The appeal of Tom Cruise‘s titular character in the first Jack Reacher is his obligation to always be rightful. He saw a few injustices, rectified them by any means, kept to his word, and most importantly, kicked serious ass. There was no extra frustrating baggage involved with his motives like there is in Jack Reacher Never Go Back.

Christopher McQuarrie directed the first installment in the Reacher series, but couldn’t participate in (or was smart enough to stay away from) the sequel. Cruise, also acting as producer, aided in selecting director Edward Zwick, who worked with Cruise previously on the fantastic and vastly misunderstood The Last Samurai. Considering the home runs we’ve recently seen from Cruise, I anticipated a repeat of this success in Jack Reacher Never Go Back to be mostly disappointed.

At least when Cruise is in a relatively bad movie, he puts in a solid performance regardless. Here, he’s more forgettable than he’s been in a while. It really starts with how they compromise the Reacher character in the first 10 minutes. It’s established immediately that Reacher remains a drifter, occasionally working for his old army unit, ran by Major Susan Turner (played by Cobie Smulders). Something compels the creators of the movie to open the film after Reacher already beats everyone down, leading to the scene we see in the trailer where a cop is arrested in a diner. Those of us that appreciated the first film, appreciated it for its action, and already the second film inexplicably took it away from us in its first scene.

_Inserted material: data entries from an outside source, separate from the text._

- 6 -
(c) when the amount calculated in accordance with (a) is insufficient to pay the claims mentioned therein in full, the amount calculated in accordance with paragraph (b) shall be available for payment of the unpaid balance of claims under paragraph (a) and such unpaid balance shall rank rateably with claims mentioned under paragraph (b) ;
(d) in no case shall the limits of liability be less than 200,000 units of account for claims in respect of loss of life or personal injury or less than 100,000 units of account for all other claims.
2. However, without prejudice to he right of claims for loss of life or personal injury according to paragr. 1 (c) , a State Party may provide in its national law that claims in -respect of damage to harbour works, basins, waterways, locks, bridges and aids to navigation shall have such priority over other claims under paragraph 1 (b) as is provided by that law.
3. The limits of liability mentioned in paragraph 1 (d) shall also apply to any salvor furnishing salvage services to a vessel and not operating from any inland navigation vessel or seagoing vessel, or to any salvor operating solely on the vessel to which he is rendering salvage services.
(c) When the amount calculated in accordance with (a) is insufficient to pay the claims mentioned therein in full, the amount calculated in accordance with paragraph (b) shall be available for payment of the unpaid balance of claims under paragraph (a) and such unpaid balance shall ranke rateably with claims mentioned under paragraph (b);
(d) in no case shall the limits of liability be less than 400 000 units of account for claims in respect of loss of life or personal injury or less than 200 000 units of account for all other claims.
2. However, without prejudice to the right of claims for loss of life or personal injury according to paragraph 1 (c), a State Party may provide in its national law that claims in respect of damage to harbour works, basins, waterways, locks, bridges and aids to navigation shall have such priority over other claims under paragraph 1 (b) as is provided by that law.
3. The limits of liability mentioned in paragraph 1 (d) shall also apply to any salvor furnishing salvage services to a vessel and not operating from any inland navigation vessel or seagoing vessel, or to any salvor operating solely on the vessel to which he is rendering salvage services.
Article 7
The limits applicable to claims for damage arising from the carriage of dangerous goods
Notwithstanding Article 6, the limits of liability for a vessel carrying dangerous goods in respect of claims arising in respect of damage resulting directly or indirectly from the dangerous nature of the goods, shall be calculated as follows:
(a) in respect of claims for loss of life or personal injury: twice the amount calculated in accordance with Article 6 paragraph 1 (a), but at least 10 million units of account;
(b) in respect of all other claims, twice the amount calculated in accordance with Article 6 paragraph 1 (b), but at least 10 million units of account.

Reacher builds a friendly, somewhat-flirty, telephonic relationship with Turner, and decides to pay her a visit in Washington D.C. When he arrives to see her (and finishes reminding everyone at the government building that he’s not a major but an ex-major) he discovers Turner has been arrested under the suspicion of espionage. Compelled to do right by his new friend, and detecting something is afoot, he aims to break her out of military prison and find out who’s conspiring against Major Turner. That’s the general spoiler-free plot, but you’ll de-invest in the movie once they throw this unnecessary emotional wrench in Reacher’s backstory in the first ten minutes. In an attempt to avoid specific spoilers, I’ll only say this “wrench” involves a person, and the person they cast to personify this “wrench” lacks personality and general major studio motion picture acting ability. That might sound like a mean sentiment, but you deserve honesty.

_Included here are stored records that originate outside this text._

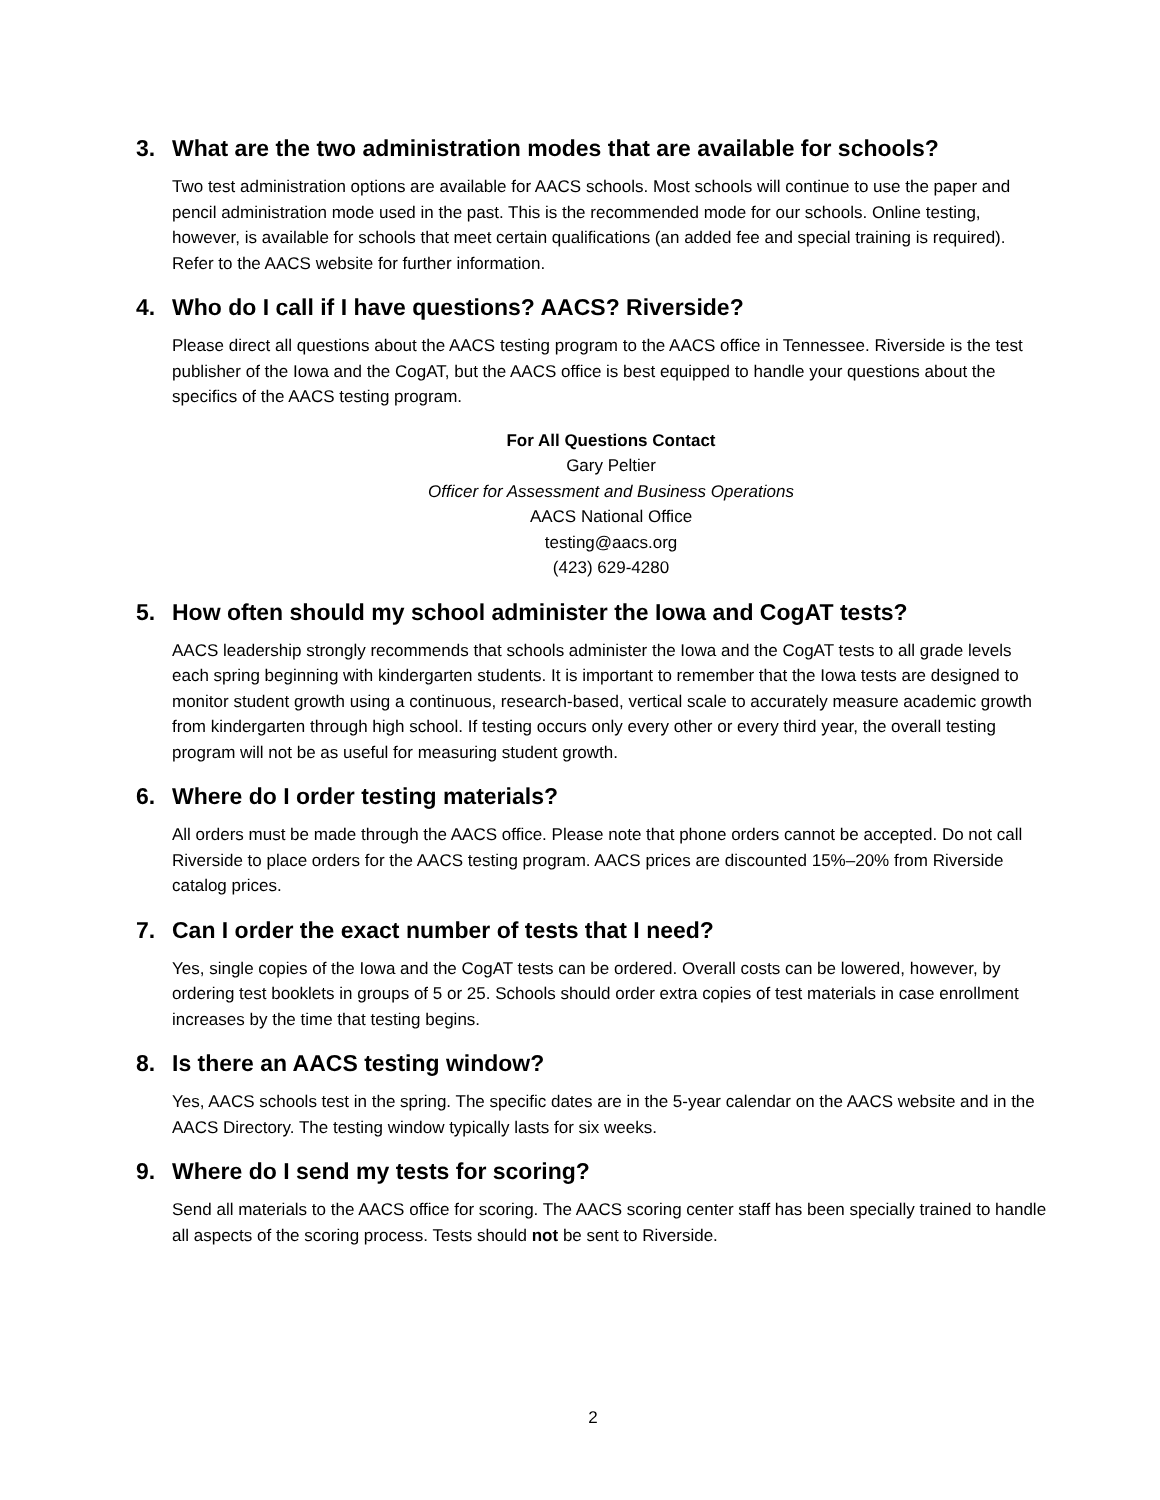3. What are the two administration modes that are available for schools?
Two test administration options are available for AACS schools. Most schools will continue to use the paper and pencil administration mode used in the past. This is the recommended mode for our schools. Online testing, however, is available for schools that meet certain qualifications (an added fee and special training is required). Refer to the AACS website for further information.
4. Who do I call if I have questions? AACS? Riverside?
Please direct all questions about the AACS testing program to the AACS office in Tennessee. Riverside is the test publisher of the Iowa and the CogAT, but the AACS office is best equipped to handle your questions about the specifics of the AACS testing program.
For All Questions Contact
Gary Peltier
Officer for Assessment and Business Operations
AACS National Office
testing@aacs.org
(423) 629-4280
5. How often should my school administer the Iowa and CogAT tests?
AACS leadership strongly recommends that schools administer the Iowa and the CogAT tests to all grade levels each spring beginning with kindergarten students. It is important to remember that the Iowa tests are designed to monitor student growth using a continuous, research-based, vertical scale to accurately measure academic growth from kindergarten through high school. If testing occurs only every other or every third year, the overall testing program will not be as useful for measuring student growth.
6. Where do I order testing materials?
All orders must be made through the AACS office. Please note that phone orders cannot be accepted. Do not call Riverside to place orders for the AACS testing program. AACS prices are discounted 15%–20% from Riverside catalog prices.
7. Can I order the exact number of tests that I need?
Yes, single copies of the Iowa and the CogAT tests can be ordered. Overall costs can be lowered, however, by ordering test booklets in groups of 5 or 25. Schools should order extra copies of test materials in case enrollment increases by the time that testing begins.
8. Is there an AACS testing window?
Yes, AACS schools test in the spring. The specific dates are in the 5-year calendar on the AACS website and in the AACS Directory. The testing window typically lasts for six weeks.
9. Where do I send my tests for scoring?
Send all materials to the AACS office for scoring. The AACS scoring center staff has been specially trained to handle all aspects of the scoring process. Tests should not be sent to Riverside.
2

My complaints about Jack Reacher Never Go Back, however, extend beyond an awful co-star. Smulders as Turner felt underutilized, and lacked chemistry with Cruise. Director Zwick didn’t feel like taking any tangible risks cinematically. The score is paint-by-numbers. They hit pause on delivering the audience any action until about 30 minutes into the movie, after we plow through painfully bland dialogue and even more reminders of how Reacher is now an ex-major. Once the action does start, it’s rather sluggish and not captured effectively to where the moviegoers can comprehend every movement. Then it continues to be sluggish throughout, even in the final fight where Reacher is battling someone who’s supposed to be his equal (portrayed by Patrick Heusinger) yet it never comes across believably.

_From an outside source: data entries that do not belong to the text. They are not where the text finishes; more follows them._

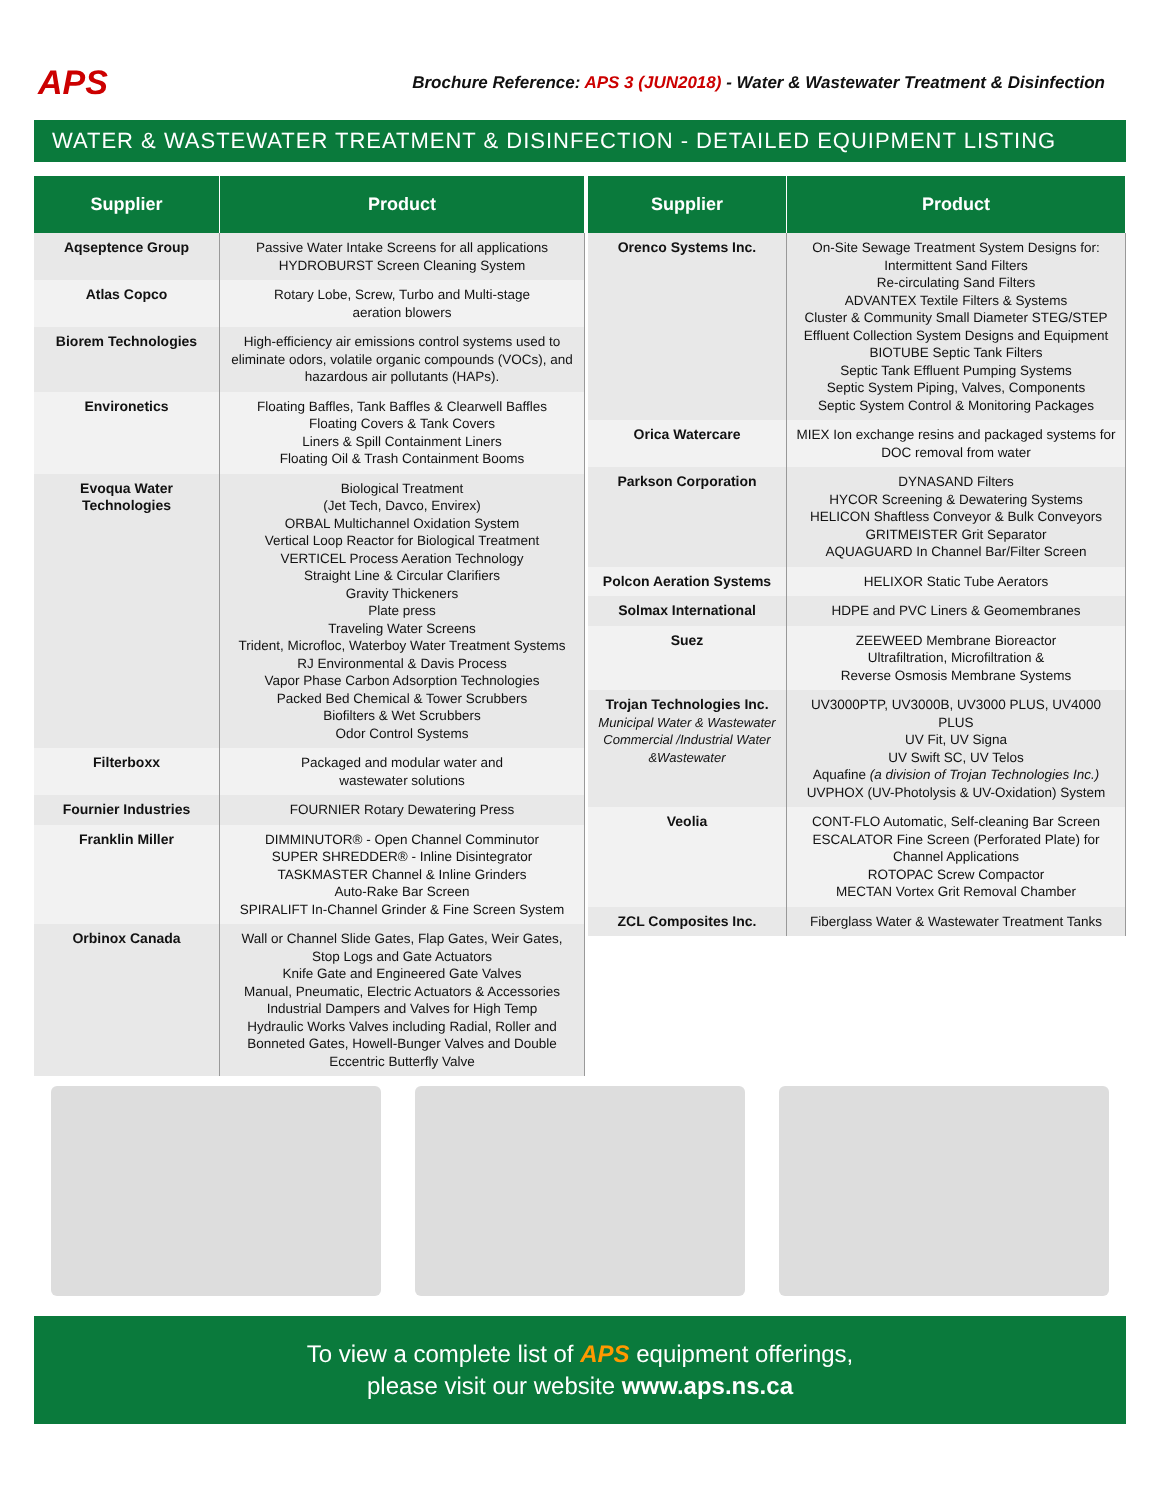APS
Brochure Reference: APS 3 (JUN2018) - Water & Wastewater Treatment & Disinfection
WATER & WASTEWATER TREATMENT & DISINFECTION - DETAILED EQUIPMENT LISTING
| Supplier | Product |
| --- | --- |
| Aqseptence Group | Passive Water Intake Screens for all applications HYDROBURST Screen Cleaning System |
| Atlas Copco | Rotary Lobe, Screw, Turbo and Multi-stage aeration blowers |
| Biorem Technologies | High-efficiency air emissions control systems used to eliminate odors, volatile organic compounds (VOCs), and hazardous air pollutants (HAPs). |
| Environetics | Floating Baffles, Tank Baffles & Clearwell Baffles Floating Covers & Tank Covers Liners & Spill Containment Liners Floating Oil & Trash Containment Booms |
| Evoqua Water Technologies | Biological Treatment (Jet Tech, Davco, Envirex) ORBAL Multichannel Oxidation System Vertical Loop Reactor for Biological Treatment VERTICEL Process Aeration Technology Straight Line & Circular Clarifiers Gravity Thickeners Plate press Traveling Water Screens Trident, Microfloc, Waterboy Water Treatment Systems RJ Environmental & Davis Process Vapor Phase Carbon Adsorption Technologies Packed Bed Chemical & Tower Scrubbers Biofilters & Wet Scrubbers Odor Control Systems |
| Filterboxx | Packaged and modular water and wastewater solutions |
| Fournier Industries | FOURNIER Rotary Dewatering Press |
| Franklin Miller | DIMMINUTOR® - Open Channel Comminutor SUPER SHREDDER® - Inline Disintegrator TASKMASTER Channel & Inline Grinders Auto-Rake Bar Screen SPIRALIFT In-Channel Grinder & Fine Screen System |
| Orbinox Canada | Wall or Channel Slide Gates, Flap Gates, Weir Gates, Stop Logs and Gate Actuators Knife Gate and Engineered Gate Valves Manual, Pneumatic, Electric Actuators & Accessories Industrial Dampers and Valves for High Temp Hydraulic Works Valves including Radial, Roller and Bonneted Gates, Howell-Bunger Valves and Double Eccentric Butterfly Valve |
| Supplier | Product |
| --- | --- |
| Orenco Systems Inc. | On-Site Sewage Treatment System Designs for: Intermittent Sand Filters Re-circulating Sand Filters ADVANTEX Textile Filters & Systems Cluster & Community Small Diameter STEG/STEP Effluent Collection System Designs and Equipment BIOTUBE Septic Tank Filters Septic Tank Effluent Pumping Systems Septic System Piping, Valves, Components Septic System Control & Monitoring Packages |
| Orica Watercare | MIEX Ion exchange resins and packaged systems for DOC removal from water |
| Parkson Corporation | DYNASAND Filters HYCOR Screening & Dewatering Systems HELICON Shaftless Conveyor & Bulk Conveyors GRITMEISTER Grit Separator AQUAGUARD In Channel Bar/Filter Screen |
| Polcon Aeration Systems | HELIXOR Static Tube Aerators |
| Solmax International | HDPE and PVC Liners & Geomembranes |
| Suez | ZEEWEED Membrane Bioreactor Ultrafiltration, Microfiltration & Reverse Osmosis Membrane Systems |
| Trojan Technologies Inc. Municipal Water & Wastewater Commercial /Industrial Water &Wastewater | UV3000PTP, UV3000B, UV3000 PLUS, UV4000 PLUS UV Fit, UV Signa UV Swift SC, UV Telos Aquafine (a division of Trojan Technologies Inc.) UVPHOX (UV-Photolysis & UV-Oxidation) System |
| Veolia | CONT-FLO Automatic, Self-cleaning Bar Screen ESCALATOR Fine Screen (Perforated Plate) for Channel Applications ROTOPAC Screw Compactor MECTAN Vortex Grit Removal Chamber |
| ZCL Composites Inc. | Fiberglass Water & Wastewater Treatment Tanks |
To view a complete list of APS equipment offerings,
please visit our website www.aps.ns.ca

A minuscule detail I noticed as well was the uneven re-shoots plugged into the movie. The person I saw Jack Reacher Never Go Back with never caught it, but Cruise’s hair changes length so frequently, I was almost convinced this movie became a sci-fi flick with alternating realities (think Coherence but a bigger budget and far worse in quality). To me, it was abundantly clear that the film lacked the famous fist fights from the first entry, so the studio likely passed a note to the film-making team to shoehorn in a random fight scene, which they surely did. In a sequence where I detected Cruise’s awkward wig (and if it’s not a wig, I apologize to Mr. Cruise and the Church of Scientology for insulting those luscious locks), Reacher combats five other men in a scene fans of the first film will clamor for, but like the other action sequences here, the fighting felt slow-paced.

The things I enjoyed in Jack Reacher Never Go Back are minimalist minutiae. I liked that they legitimately filmed in New Orleans and re-created the life of that city at certain points. Robert Knepper has a role in the film with a great ridiculous line reminiscent of 90s action flicks (and I’ll let you guess whether Knepper plays a villain or a hero because he only plays one type). As a long-time fan of the TV series Leverage, I appreciated Aldis Hodge‘s presence as a military official named Espin, even if he was underused for Reacher’s plodding personal story. Rarely, one of Reacher’s lines would be memorably badass. The very, very  end of the final fight is gratifyingly brutal. As I intimated already, these are the smallest of items I had to scramble my brain for since overall, the film underwhelms, especially considering the anticlimactic ending.